Riccierei melayani saudara-saudara dengan saleh dan setia. Ia hidup suci dan rendah hati serta menjadi sahabat karib Fransiskus. Banyak rahasia dinyatakan Fransiskus kepadanya. Dia manjadi Minister Provinsi March Anconna dan melayani dalam waktu yang lama, penuh damai dan kebijaksanaan. Akan tetapi beberapa saat kemudian Allah mencobai dia dengan keras untuk mempersiapkan jiwanya. Hal ini menyebabkan dia amat susah dan tertekan, sehingga dia “mendera” dirinya dengan berpuasa, mencambuki diri dan menangis siang malam, tetapi ia tidak dapat melenyapkan cobaan ini. Ia sering kali merasa putus asa karena ia mengira sudah ditinggalkan oleh Allah. Dalam keputus-asaannya, ia memutuskan untuk pergi kepada Fransiskus sebagai obat yang terakhir. Pikirnya, “kalau Fransiskus menerima saya dengan ramah dan memperlihatkan persahabatan biasa, maka saya percaya bahwa Allah kiranya masih berbelas-kasihan kepada saya. Kalau tidak, itu merupakan tanda bahwa saya ditinggalkan oleh Allah.”
Maka pergilah Riccireri mengunjungi Fransiskus, yang waktu itu terbaring sakit payah di istana Uskup Asisi. Allah mewahyukan kepada Fransiskus perihal pencobaan dan keputus-asaan saudara itu, sehingga ia tahu maksud kedatangannya. Segera Fransiskus memanggil Leo dan Masseo dan berkata kepada mereka, “Pergilah menemui anakku yang terkasih Riccieri. Wakililah saya menyambut dan merangkul dia, katakanlah kepadanya bahwa di antara semua saudara di bumi, dialah yang saya kasihi secara istimewa.” Mereka keluar dan menemui Riccieri di jalan. Mereka merangkul dia dan menyampaikan pesan Fransiskus kepadanya. Segera jiwanya amat terhibur dan merasakan suatu kemanisan rohani, sehingga ia serasa berada di samping dirinya sendiri. Sambil bersyukur kepada Allah dengan segenap hati, ia berjalan terus ke tempat Fransiskus terbaring sakit.

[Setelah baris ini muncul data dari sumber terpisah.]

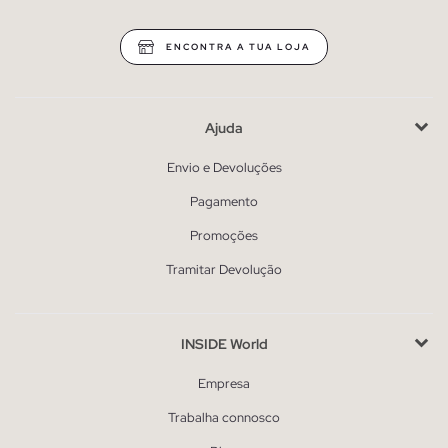
ENCONTRA A TUA LOJA
Ajuda
Envio e Devoluções
Pagamento
Promoções
Tramitar Devolução
INSIDE World
Empresa
Trabalha connosco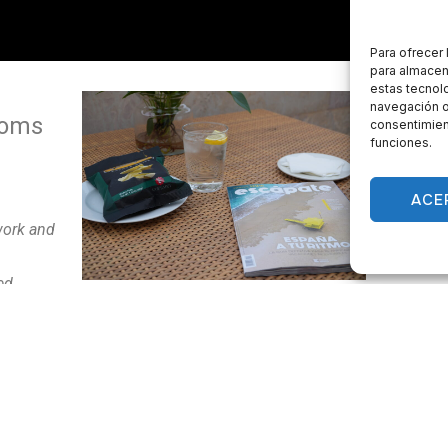
Para ofrecer
para almacena
estas tecnol
navegación o 
ooms
consentimient
Rest
funciones.
In our 
ACE
menu of
work and
elabora
ed,
wer and
terrace.
Hotel Bike friendly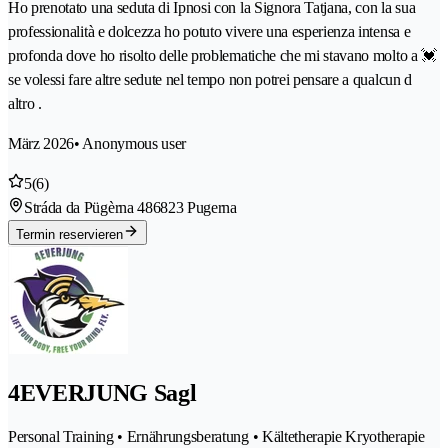
Ho prenotato una seduta di Ipnosi con la Signora Tatjana, con la sua
professionalità e dolcezza ho potuto vivere una esperienza intensa e
profonda dove ho risolto delle problematiche che mi stavano molto a 💓
se volessi fare altre sedute nel tempo non potrei pensare a qualcun d
altro .
März 2026
• Anonymous user
5
(6)
Stráda da Pügèrna 48
6823 Pugerna
Termin reservieren
4EVERJUNG Sagl
Personal Training • Ernährungsberatung • Kältetherapie Kryotherapie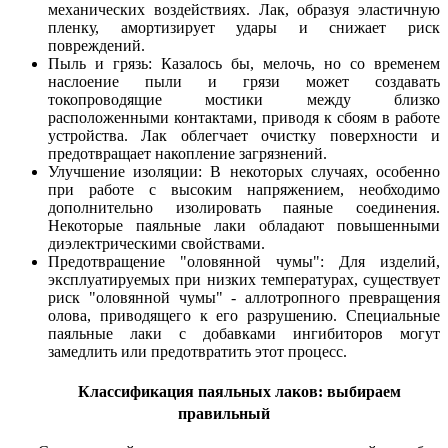
механических воздействиях. Лак, образуя эластичную
пленку, амортизирует удары и снижает риск
повреждений.
Пыль и грязь: Казалось бы, мелочь, но со временем
наслоение пыли и грязи может создавать
токопроводящие мостики между близко
расположенными контактами, приводя к сбоям в работе
устройства. Лак облегчает очистку поверхности и
предотвращает накопление загрязнений.
Улучшение изоляции: В некоторых случаях, особенно
при работе с высоким напряжением, необходимо
дополнительно изолировать паяные соединения.
Некоторые паяльные лаки обладают повышенными
диэлектрическими свойствами.
Предотвращение "оловянной чумы": Для изделий,
эксплуатируемых при низких температурах, существует
риск "оловянной чумы" - аллотропного превращения
олова, приводящего к его разрушению. Специальные
паяльные лаки с добавками ингибиторов могут
замедлить или предотвратить этот процесс.
Классификация паяльных лаков: выбираем
правильный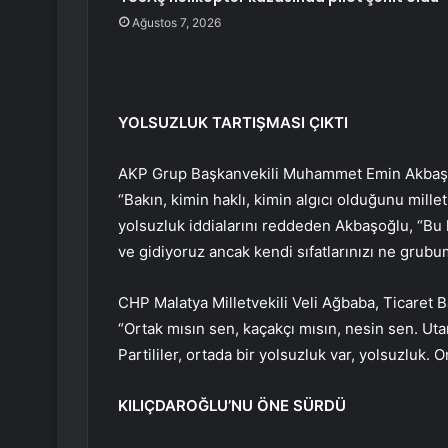
Ağustos 7, 2026
YOLSUZLUK TARTIŞMASI ÇIKTI
AKP Grup Başkanvekili Muhammet Emin Akbaşoğlu
“Bakın, kimin haklı, kimin algıcı olduğunu mill
yolsuzluk iddialarını reddeden Akbaşoğlu, “Bu k
ve gidiyoruz ancak kendi sıfatlarınızı ne grubu
CHP Malatya Milletvekili Veli Ağbaba, Ticaret B
“Ortak mısın sen, kaçakçı mısın, nesin sen. Uta
Partililer, ortada bir yolsuzluk var, yolsuzluk. 
KILIÇDAROĞLU’NU ÖNE SÜRDÜ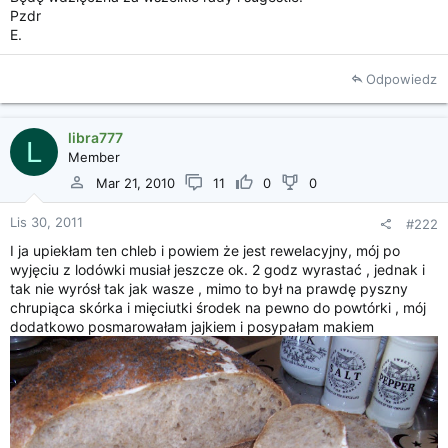
Pzdr
E.
Odpowiedz
libra777
L
Member
Mar 21, 2010
11
0
0
Lis 30, 2011
#222
I ja upiekłam ten chleb i powiem że jest rewelacyjny, mój po
wyjęciu z lodówki musiał jeszcze ok. 2 godz wyrastać , jednak i
tak nie wyrósł tak jak wasze , mimo to był na prawdę pyszny
chrupiąca skórka i mięciutki środek na pewno do powtórki , mój
dodatkowo posmarowałam jajkiem i posypałam makiem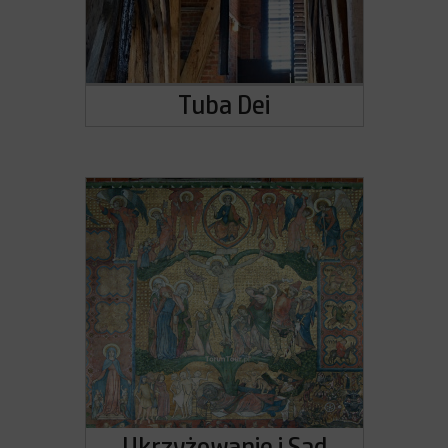
Tuba Dei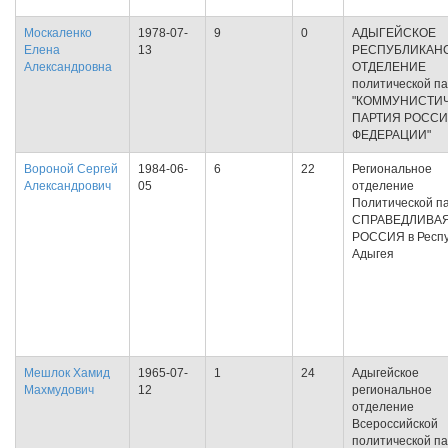
Москаленко
1978-07-
9
0
АДЫГЕЙСКОЕ
Елена
13
РЕСПУБЛИКАН
Александровна
ОТДЕЛЕНИЕ
политической п
"КОММУНИСТИ
ПАРТИЯ РОСС
ФЕДЕРАЦИИ"
Вороной Сергей
1984-06-
6
22
Региональное
Александрович
05
отделение
Политической п
СПРАВЕДЛИВА
РОССИЯ в Респу
Адыгея
Мешлок Хамид
1965-07-
1
24
Адыгейское
Махмудович
12
региональное
отделение
Всероссийской
политической п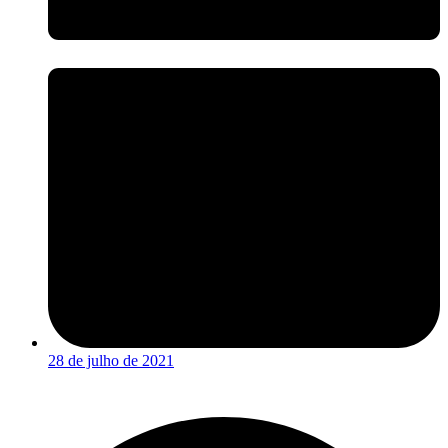
28 de julho de 2021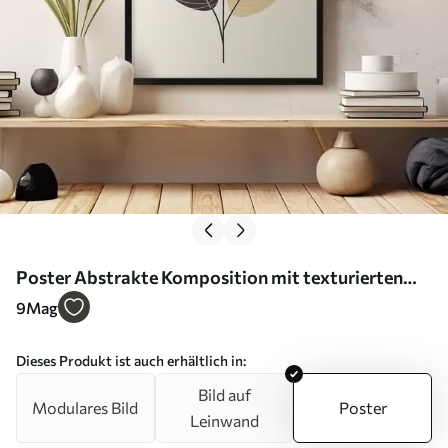
Poster Abstrakte Komposition mit texturierten
ovalen Formen auf einem Reliefhintergrund Nr
9
Mag
f45402
Dieses Produkt ist auch erhältlich in:
Bild auf
Modulares Bild
Poster
Leinwand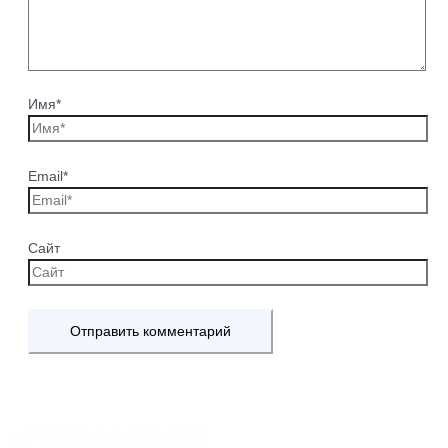
Имя*
Email*
Сайт
+7 918 44-55-026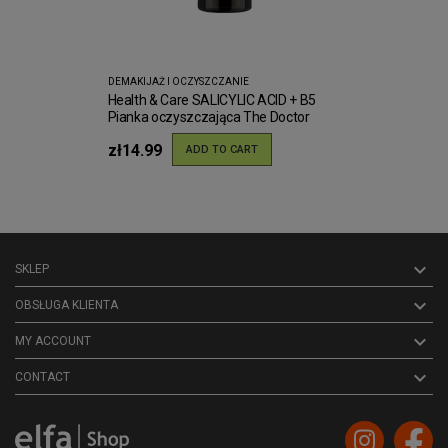
DEMAKIJAŻ I OCZYSZCZANIE
Health & Care SALICYLIC ACID + B5
Pianka oczyszczająca The Doctor
150ml
zł14.99
ADD TO CART

SKLEP

OBSŁUGA KLIENTA

MY ACCOUNT
keyboard_arrow_down
CONTACT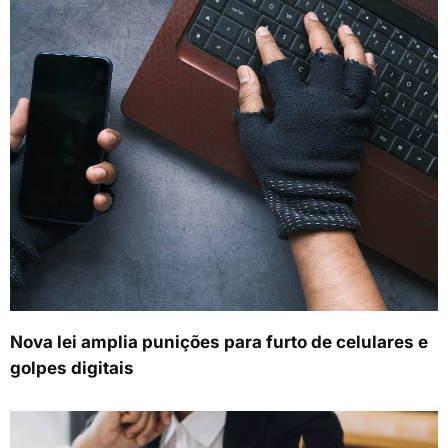
Nova lei amplia punições para furto de celulares e
golpes digitais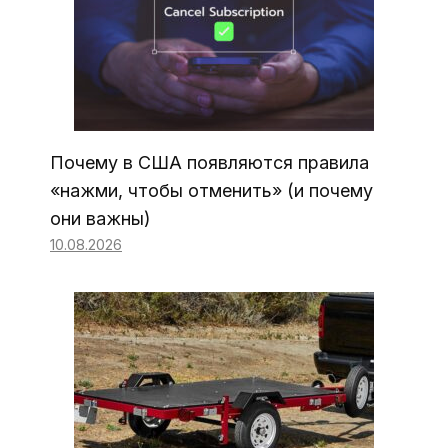
Почему в США появляются правила
«нажми, чтобы отменить» (и почему
они важны)
10.08.2026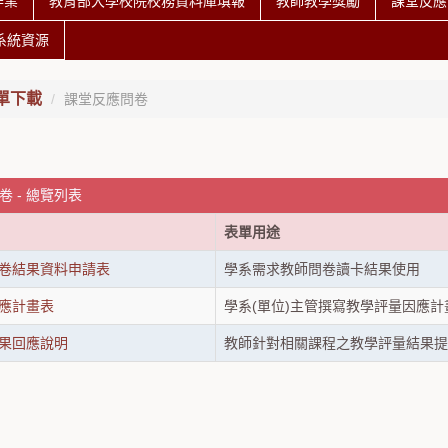
作業
教育部大學校院校務資料庫填報
教師教學獎勵
課堂反應
系統資源
單下載
課堂反應問卷
 - 總覽列表
表單用途
卷結果資料申請表
學系需求教師問卷讀卡結果使用
應計畫表
學系(單位)主管撰寫教學評量因應計
果回應說明
教師針對相關課程之教學評量結果提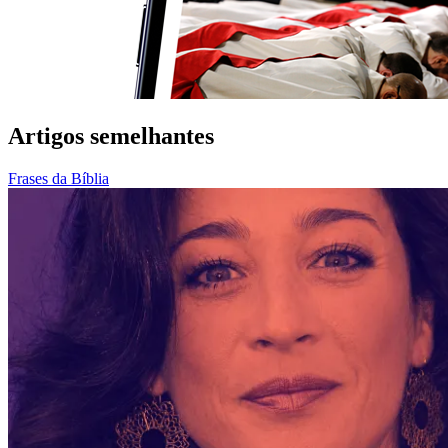
Artigos semelhantes
Frases da Bíblia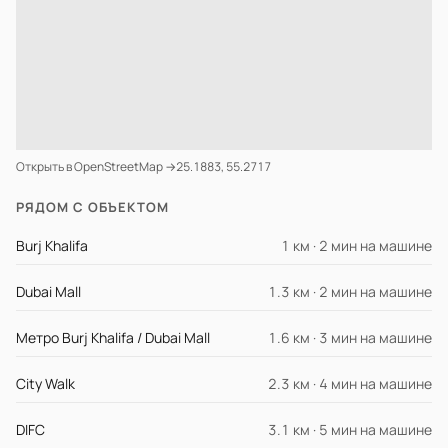
Открыть в OpenStreetMap →
25.1883, 55.2717
РЯДОМ С ОБЪЕКТОМ
Burj Khalifa
1 км · 2 мин на машине
Dubai Mall
1.3 км · 2 мин на машине
Метро Burj Khalifa / Dubai Mall
1.6 км · 3 мин на машине
City Walk
2.3 км · 4 мин на машине
DIFC
3.1 км · 5 мин на машине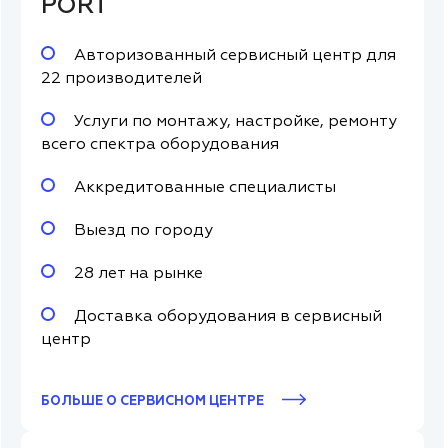
PORT
Авторизованный сервисный центр для
22 производителей
Услуги по монтажу, настройке, ремонту
всего спектра оборудования
Аккредитованные специалисты
Выезд по городу
28 лет на рынке
Доставка оборудования в сервисный
центр
БОЛЬШЕ О СЕРВИСНОМ ЦЕНТРЕ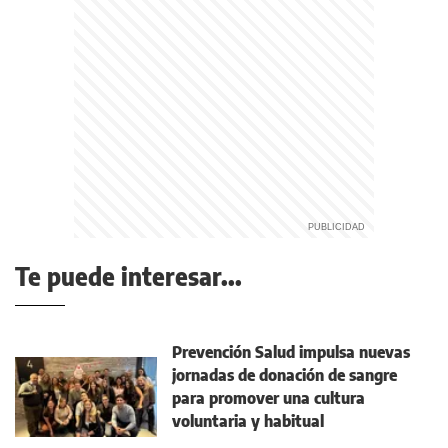
Te puede interesar...
Prevención Salud impulsa nuevas
jornadas de donación de sangre
para promover una cultura
voluntaria y habitual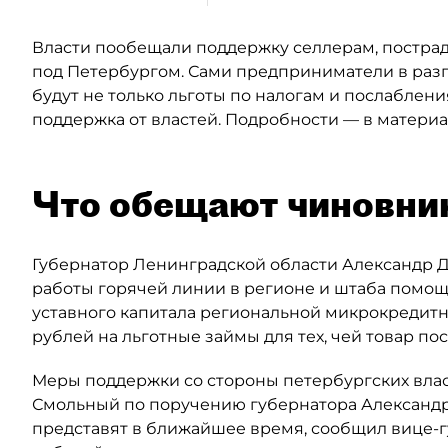
Власти пообещали поддержку селлерам, пострада
под Петербургом. Сами предприниматели в разг
будут не только льготы по налогам и послаблен
поддержка от властей. Подробности — в материал
Что обещают чиновни
Губернатор Ленинградской области Александр 
работы горячей линии в регионе и штаба помощи
уставного капитала региональной микрокредит
рублей на льготные займы для тех, чей товар пос
Меры поддержки со стороны петербургских власт
Смольный по поручению губернатора Александра
представят в ближайшее время, сообщил вице-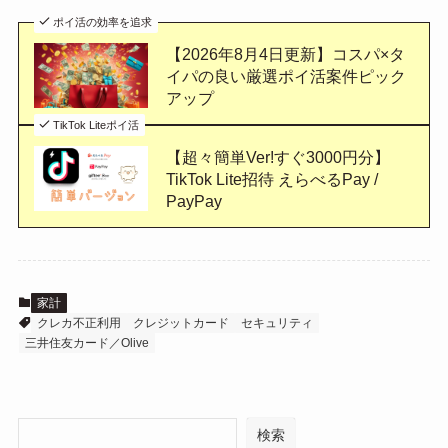
ポイ活の効率を追求
【2026年8月4日更新】コスパ×タ
イパの良い厳選ポイ活案件ピック
アップ
TikTok Liteポイ活
【超々簡単Ver!すぐ3000円分】
TikTok Lite招待 えらべるPay /
PayPay
家計
クレカ不正利用
クレジットカード
セキュリティ
三井住友カード／Olive
検索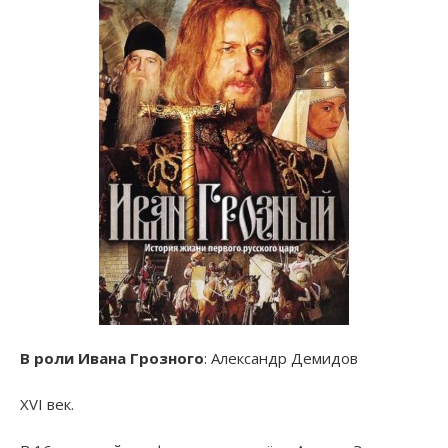
В роли Ивана Грозного
: Александр Демидов
ХVI век.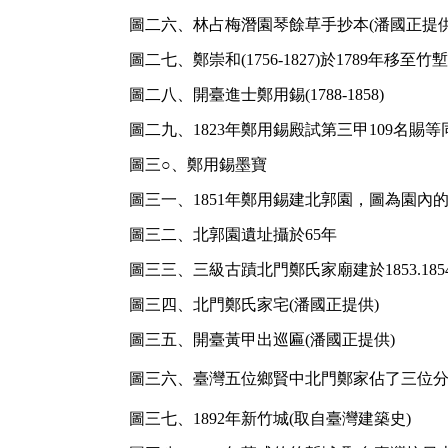
圖二六、林占梅潛園琴餘草手抄本(潘國正提供
圖二七、鄭崇和(1756-1827)於1789年移
圖二八、開臺進士鄭用錫(1788-1858)
圖二九、1823年鄭用錫殿試第三甲109名賜等
圖三○、鄭用錫墨寶
圖三一、1851年鄭用錫建北郭園，圖為園內
圖三二、北郭園遺址攝於65年
圖三三、三級古蹟北門鄭氏家廟建於1853.185
圖三四、北門鄭氏家宅(潘國正提供)
圖三五、開臺黃甲出巡匾(潘國正提供)
圖三六、臺灣五位鄉賢中北門鄭家佔了三位分
圖三七、1892年新竹城(取自臺灣建築史)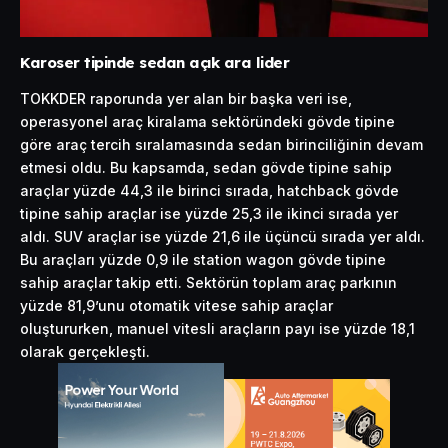
Karoser tipinde sedan açık ara lider
TOKKDER raporunda yer alan bir başka veri ise,
operasyonel araç kiralama sektöründeki gövde tipine
göre araç tercih sıralamasında sedan birinciliğinin devam
etmesi oldu. Bu kapsamda, sedan gövde tipine sahip
araçlar yüzde 44,3 ile birinci sırada, hatchback gövde
tipine sahip araçlar ise yüzde 25,3 ile ikinci sırada yer
aldı. SUV araçlar ise yüzde 21,6 ile üçüncü sırada yer aldı.
Bu araçları yüzde 0,9 ile station wagon gövde tipine
sahip araçlar takip etti. Sektörün toplam araç parkının
yüzde 81,9’unu otomatik vitese sahip araçlar
oluştururken, manuel vitesli araçların payı ise yüzde 18,1
olarak gerçekleşti.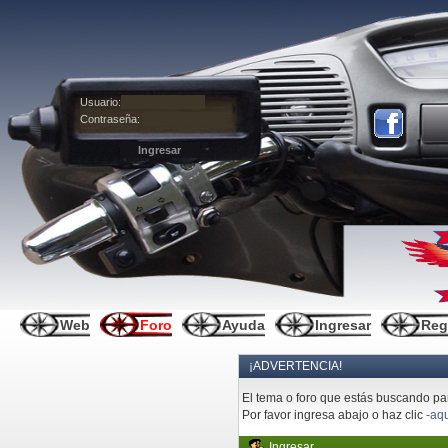
Usuario:
Contraseña:
Web
Foro
Ayuda
Ingresar
Reg
¡ADVERTENCIA!
El tema o foro que estás buscando pare
Por favor ingresa abajo o haz clic
-aqu
Ingresar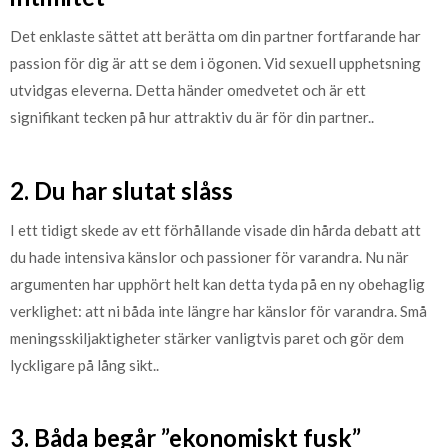
Det enklaste sättet att berätta om din partner fortfarande har
passion för dig är att se dem i ögonen. Vid sexuell upphetsning
utvidgas eleverna. Detta händer omedvetet och är ett
signifikant tecken på hur attraktiv du är för din partner..
2. Du har slutat slåss
I ett tidigt skede av ett förhållande visade din hårda debatt att
du hade intensiva känslor och passioner för varandra. Nu när
argumenten har upphört helt kan detta tyda på en ny obehaglig
verklighet: att ni båda inte längre har känslor för varandra. Små
meningsskiljaktigheter stärker vanligtvis paret och gör dem
lyckligare på lång sikt..
3. Båda begår ”ekonomiskt fusk”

Walaupun Fransiskus amat parah sakitnya, namun ketika didengarnya Riccieri mendekat, iapun bangun dan pergi menjumpainya. Sambil merangkulnya dengan mesra, ia berkata, “Riccieri, anakku terkasih. Di antara semua saudara di muka bumi ini, engkaulah yang saya kasihi secara istimewa.” Sambil berkata demikian, dibuatnya tanda salib kudus di dahi Riccieri dan menciumnya. Lalu katanya, “Anakku terkasih, Allah telah membiarkan engkau menanggung cobaan itu demi pahala dan keuntunganmu sendiri. Bila engkau tidak lagi menginginkan keuntungan itu, engkau tidak perlu memperolehnya.” Aneh bin ajaib begitu Fransiskus mengucapkan kata-kata itu semua pencobaan tiba-tiba lenyap seakan-akan belum pernah dialaminya, ia merasa aman tenteram seutuh-utuhnya.